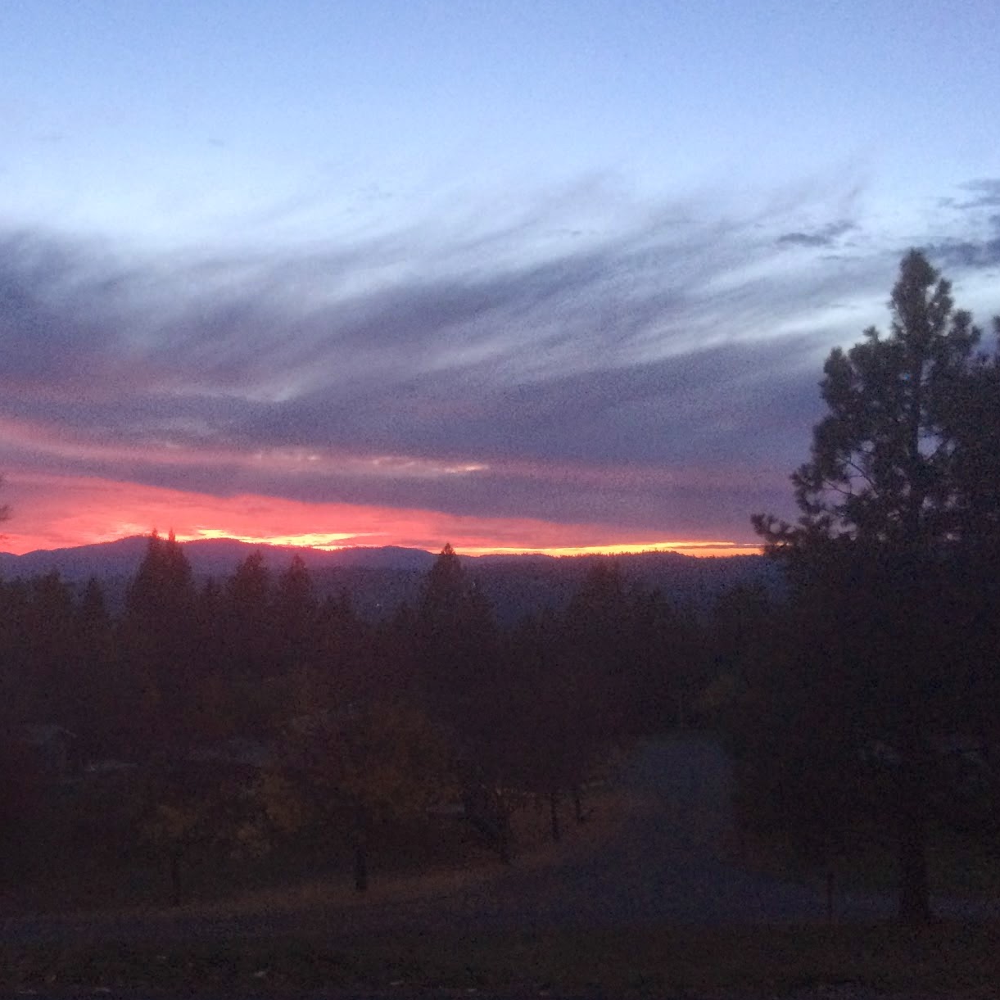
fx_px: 1405
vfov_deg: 39.1
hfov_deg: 38.3
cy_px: 570
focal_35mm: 43
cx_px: 261
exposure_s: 1/20
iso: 250
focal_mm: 4.15
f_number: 2.2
___
- Assignment:
Would you retype all the material above exactly, apart from its pictures?

- Answer section:
fx_px: 1405
vfov_deg: 39.1
hfov_deg: 38.3
cy_px: 570
focal_35mm: 43
cx_px: 261
exposure_s: 1/20
iso: 250
focal_mm: 4.15
f_number: 2.2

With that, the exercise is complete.